**To-do item**
Only the number is needed: the count of lines in the records with the word "none".

**Extracted information**
==*==

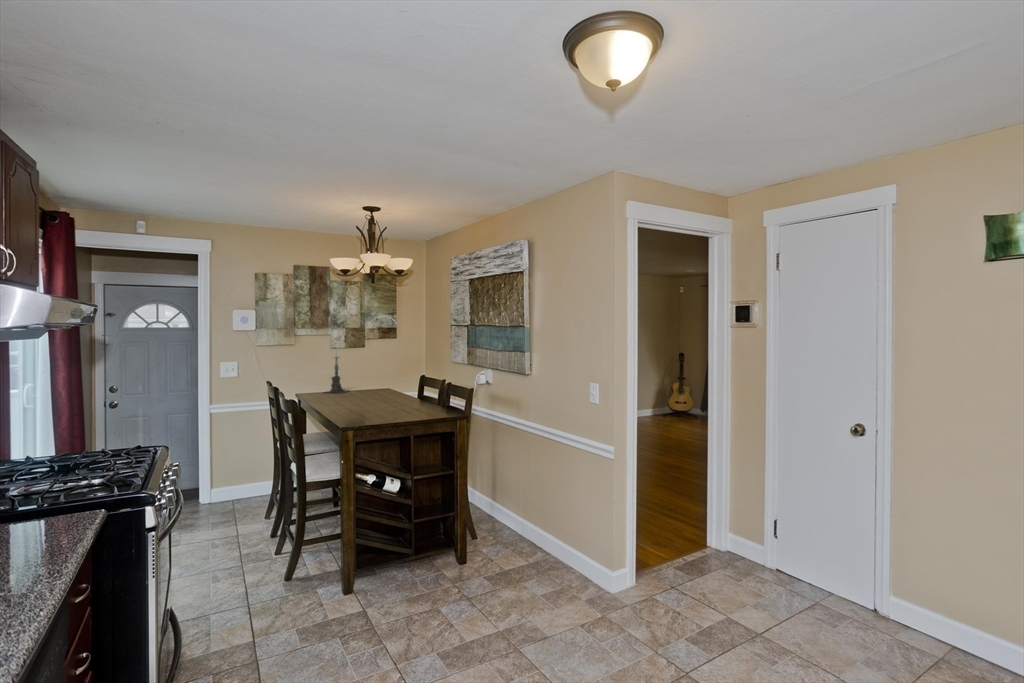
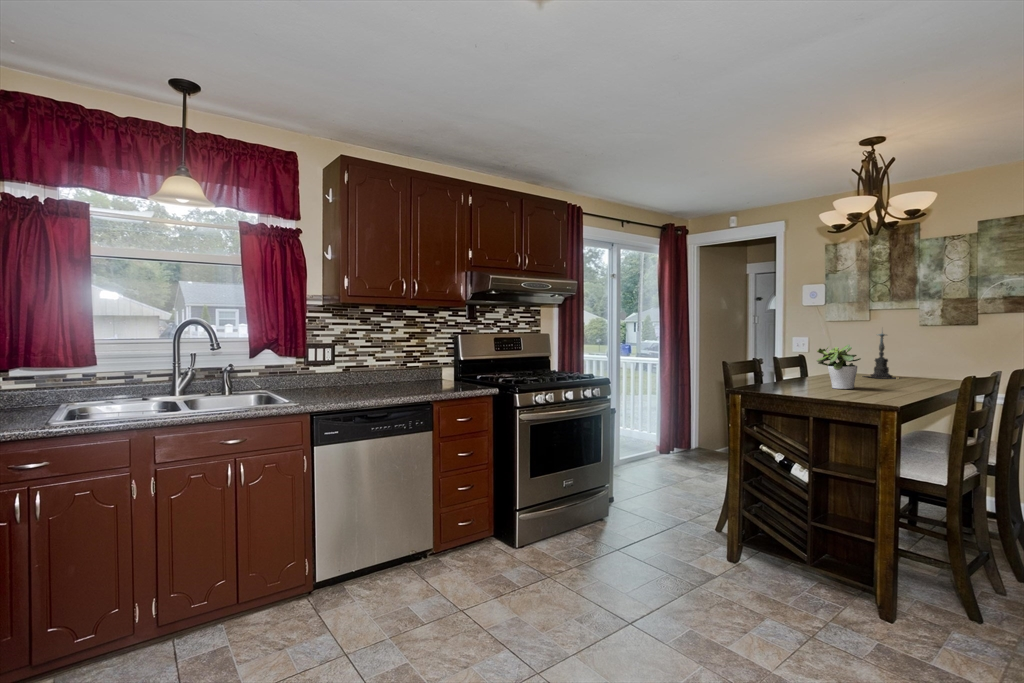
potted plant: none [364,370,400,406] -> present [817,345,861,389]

==*==

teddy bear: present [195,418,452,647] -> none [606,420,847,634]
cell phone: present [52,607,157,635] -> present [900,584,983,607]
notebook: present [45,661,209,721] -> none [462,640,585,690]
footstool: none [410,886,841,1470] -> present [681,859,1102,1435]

==*==

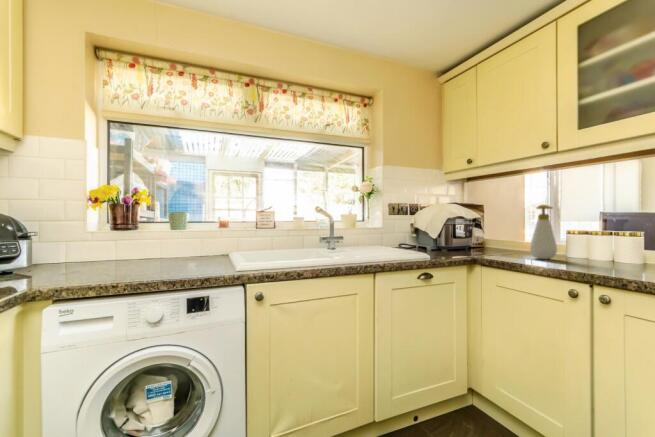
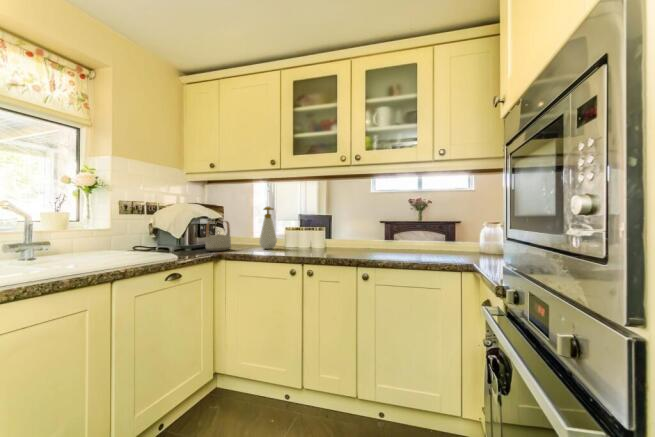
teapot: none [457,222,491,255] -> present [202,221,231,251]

==*==

**Output below**
5